(Data items)
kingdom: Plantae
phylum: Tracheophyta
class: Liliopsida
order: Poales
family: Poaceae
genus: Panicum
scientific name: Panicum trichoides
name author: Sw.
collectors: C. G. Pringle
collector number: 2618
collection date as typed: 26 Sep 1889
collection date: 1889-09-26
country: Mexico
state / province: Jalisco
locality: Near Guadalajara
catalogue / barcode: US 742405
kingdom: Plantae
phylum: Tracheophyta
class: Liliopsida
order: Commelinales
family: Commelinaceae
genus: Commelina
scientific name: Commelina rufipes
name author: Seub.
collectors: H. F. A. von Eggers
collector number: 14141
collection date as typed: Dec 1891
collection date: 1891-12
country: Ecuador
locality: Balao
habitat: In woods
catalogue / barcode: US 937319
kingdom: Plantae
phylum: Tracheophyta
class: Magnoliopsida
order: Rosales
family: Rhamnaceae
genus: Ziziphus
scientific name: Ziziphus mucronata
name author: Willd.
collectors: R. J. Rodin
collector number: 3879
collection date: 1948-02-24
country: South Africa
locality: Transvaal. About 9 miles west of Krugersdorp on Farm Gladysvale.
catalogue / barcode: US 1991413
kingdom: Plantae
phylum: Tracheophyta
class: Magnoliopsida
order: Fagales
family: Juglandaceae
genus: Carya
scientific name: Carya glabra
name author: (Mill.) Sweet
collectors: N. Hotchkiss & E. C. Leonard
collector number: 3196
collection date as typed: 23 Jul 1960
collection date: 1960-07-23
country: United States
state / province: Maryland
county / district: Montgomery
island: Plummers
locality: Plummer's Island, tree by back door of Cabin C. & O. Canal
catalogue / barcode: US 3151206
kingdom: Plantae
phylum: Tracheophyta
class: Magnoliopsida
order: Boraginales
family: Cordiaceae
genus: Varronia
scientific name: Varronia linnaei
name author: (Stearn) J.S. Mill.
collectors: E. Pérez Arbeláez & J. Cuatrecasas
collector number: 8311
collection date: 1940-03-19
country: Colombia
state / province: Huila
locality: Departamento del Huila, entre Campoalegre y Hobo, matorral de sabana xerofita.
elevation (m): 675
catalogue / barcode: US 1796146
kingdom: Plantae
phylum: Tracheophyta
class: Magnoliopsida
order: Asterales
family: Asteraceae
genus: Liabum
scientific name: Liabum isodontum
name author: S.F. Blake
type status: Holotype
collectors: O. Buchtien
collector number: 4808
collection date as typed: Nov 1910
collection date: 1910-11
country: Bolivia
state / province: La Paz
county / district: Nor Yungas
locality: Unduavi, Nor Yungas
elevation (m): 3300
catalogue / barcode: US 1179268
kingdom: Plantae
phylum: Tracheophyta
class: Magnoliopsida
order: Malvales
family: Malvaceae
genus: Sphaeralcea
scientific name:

* WHAT THE TASK REQUIRES
Switch each "locality" in the rows above to "site", leaving every other part of the rows unchanged.

* CORRECT RESULT
kingdom: Plantae
phylum: Tracheophyta
class: Liliopsida
order: Poales
family: Poaceae
genus: Panicum
scientific name: Panicum trichoides
name author: Sw.
collectors: C. G. Pringle
collector number: 2618
collection date as typed: 26 Sep 1889
collection date: 1889-09-26
country: Mexico
state / province: Jalisco
site: Near Guadalajara
catalogue / barcode: US 742405
kingdom: Plantae
phylum: Tracheophyta
class: Liliopsida
order: Commelinales
family: Commelinaceae
genus: Commelina
scientific name: Commelina rufipes
name author: Seub.
collectors: H. F. A. von Eggers
collector number: 14141
collection date as typed: Dec 1891
collection date: 1891-12
country: Ecuador
site: Balao
habitat: In woods
catalogue / barcode: US 937319
kingdom: Plantae
phylum: Tracheophyta
class: Magnoliopsida
order: Rosales
family: Rhamnaceae
genus: Ziziphus
scientific name: Ziziphus mucronata
name author: Willd.
collectors: R. J. Rodin
collector number: 3879
collection date: 1948-02-24
country: South Africa
site: Transvaal. About 9 miles west of Krugersdorp on Farm Gladysvale.
catalogue / barcode: US 1991413
kingdom: Plantae
phylum: Tracheophyta
class: Magnoliopsida
order: Fagales
family: Juglandaceae
genus: Carya
scientific name: Carya glabra
name author: (Mill.) Sweet
collectors: N. Hotchkiss & E. C. Leonard
collector number: 3196
collection date as typed: 23 Jul 1960
collection date: 1960-07-23
country: United States
state / province: Maryland
county / district: Montgomery
island: Plummers
site: Plummer's Island, tree by back door of Cabin C. & O. Canal
catalogue / barcode: US 3151206
kingdom: Plantae
phylum: Tracheophyta
class: Magnoliopsida
order: Boraginales
family: Cordiaceae
genus: Varronia
scientific name: Varronia linnaei
name author: (Stearn) J.S. Mill.
collectors: E. Pérez Arbeláez & J. Cuatrecasas
collector number: 8311
collection date: 1940-03-19
country: Colombia
state / province: Huila
site: Departamento del Huila, entre Campoalegre y Hobo, matorral de sabana xerofita.
elevation (m): 675
catalogue / barcode: US 1796146
kingdom: Plantae
phylum: Tracheophyta
class: Magnoliopsida
order: Asterales
family: Asteraceae
genus: Liabum
scientific name: Liabum isodontum
name author: S.F. Blake
type status: Holotype
collectors: O. Buchtien
collector number: 4808
collection date as typed: Nov 1910
collection date: 1910-11
country: Bolivia
state / province: La Paz
county / district: Nor Yungas
site: Unduavi, Nor Yungas
elevation (m): 3300
catalogue / barcode: US 1179268
kingdom: Plantae
phylum: Tracheophyta
class: Magnoliopsida
order: Malvales
family: Malvaceae
genus: Sphaeralcea
scientific name:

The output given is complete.